* EXTRACT TO READ *
The supremacy clause means that a state may not enact any exhaust emissions standard that is lower than that set by the EPA. But the Clean Air Act gives the EPA the power to issue a waiver to a state that wishes to enact more stringent pollution requirements to protect the health and safety of its citizens, subject to certain procedural requirements. The Clean Air Act also permits other states to adopt the tougher standards if they are exactly the same as those in a state that has been granted a waiver. In fact, 15 states and the District of Columbia have adopted the California standards, but recently there has been some backsliding by states that fear those standards have become a de facto mandate for the sale of battery-electric cars. Recently, Virginia and Connecticut have withdrawn their support for the California standards for precisely that reason.

Fossil Fuel Companies Are People Too

Before we go further, a little background is in order. In 2010, the US Supreme Court decided, in an almost offhanded way, that corporations are “people” within the meaning of the Constitution and therefore have a right to “free speech.” The result of that decision is that politics in America has how devolved into a farce where the winner is often determined by who can raise the most money from donors. Since billionaires have plenty of money, it is not surprising that the candidates they support usually win. Ordinary folks, who don’t have $50 million lying about, are left to like it or lump it when the election tallies are announced.

Citizens United is nothing more than a doctrine pronounced by the Supreme Court — just words on a page — but it has fundamentally changed politics in America. Recently, the Court weighed in on the “major questions” doctrine in decisions that will have similar far-reaching effects. The nub of the discussion is Congressional intent. For decades, Congress has been only too happy to shirk its legislative mandate and let the president or the courts do the heavy lifting for it. It did so by letting the president send the country to war over and over again without a clear legislative mandate to do so. And it did so by enacting policies that left it up to administrative agencies like the EPA to interpret. The assumption since the days of FDR and the New Deal has been that experts who know what they are talking about will make better, more rational policies than some member of Congress whose entire resumé consists of being a college football coach.

The Major Questions Doctrine

According to Wikipedia, there are two versions of the “major questions” doctrine — a narrow version known as the Chevron rule, and a broad version known as the clear statement rule. Under the narrow version, the doctrine says when an agency asserts it has authority to decide “major questions,” courts should independently determine whether the agency’s interpretation of its statutory authority is the most reasonable reading of the statute. Under the broad version, the doctrine says that courts must not interpret statutes as delegating major questions to agencies unless Congress clearly said so. The problem is that Congress rarely says anything clearly and precisely.

* PROVIDED DATA *
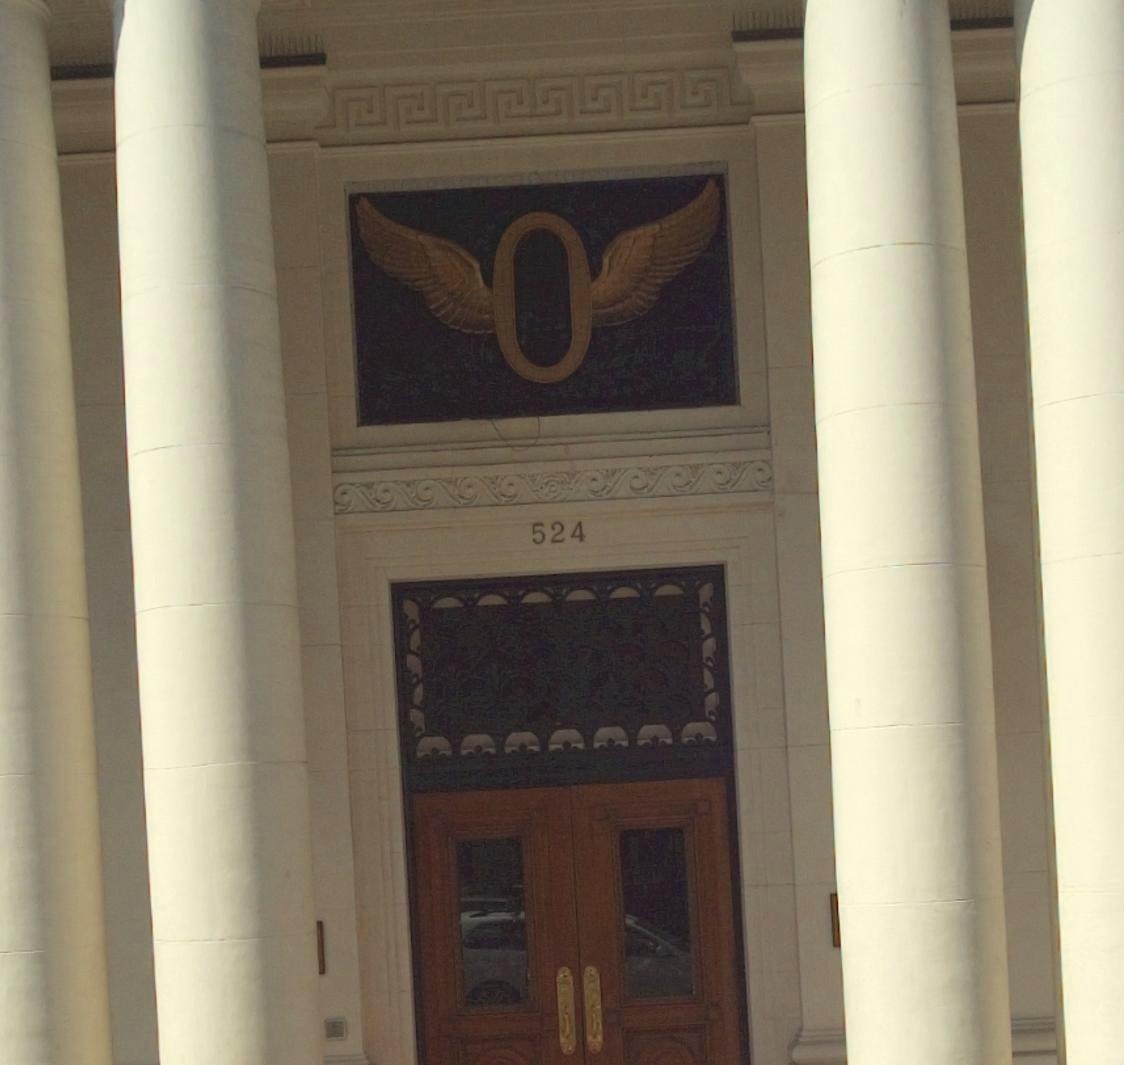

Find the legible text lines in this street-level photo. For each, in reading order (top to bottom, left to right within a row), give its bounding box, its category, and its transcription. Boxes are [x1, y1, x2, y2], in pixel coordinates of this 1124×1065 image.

[487, 207, 598, 392] None: O
[531, 519, 586, 546] StreetNumber: 524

* SHORT EXERCISE 1 *
In the passage on emissions rules, why did Virginia and Connecticut withdraw their support for the California standards? Answer in one to three sentences.
* SHORT EXERCISE 2 *
Reproduce part of the passage on emissions rules word for word, beginning at the words "Fossil Fuel Companies" and stopping after the words "tallies are announced.".
* SHORT EXERCISE 3 *
Answer these questions from the passage on emissions rules:
(a) How many states, along with the District of Columbia, have adopted the California standards?
(b) In what year did the US Supreme Court decide that corporations are "people" within the meaning of the Constitution?
(c) What is the narrow version of the "major questions" doctrine known as?

* EXERCISE ANSWER 1 *
Virginia and Connecticut withdrew their support because they feared the California standards had become a de facto mandate for the sale of battery-electric cars.

* EXERCISE ANSWER 2 *
Fossil Fuel Companies Are People Too

Before we go further, a little background is in order. In 2010, the US Supreme Court decided, in an almost offhanded way, that corporations are “people” within the meaning of the Constitution and therefore have a right to “free speech.” The result of that decision is that politics in America has how devolved into a farce where the winner is often determined by who can raise the most money from donors. Since billionaires have plenty of money, it is not surprising that the candidates they support usually win. Ordinary folks, who don’t have $50 million lying about, are left to like it or lump it when the election tallies are announced.

* EXERCISE ANSWER 3 *
(a) 15 states
(b) 2010
(c) The Chevron rule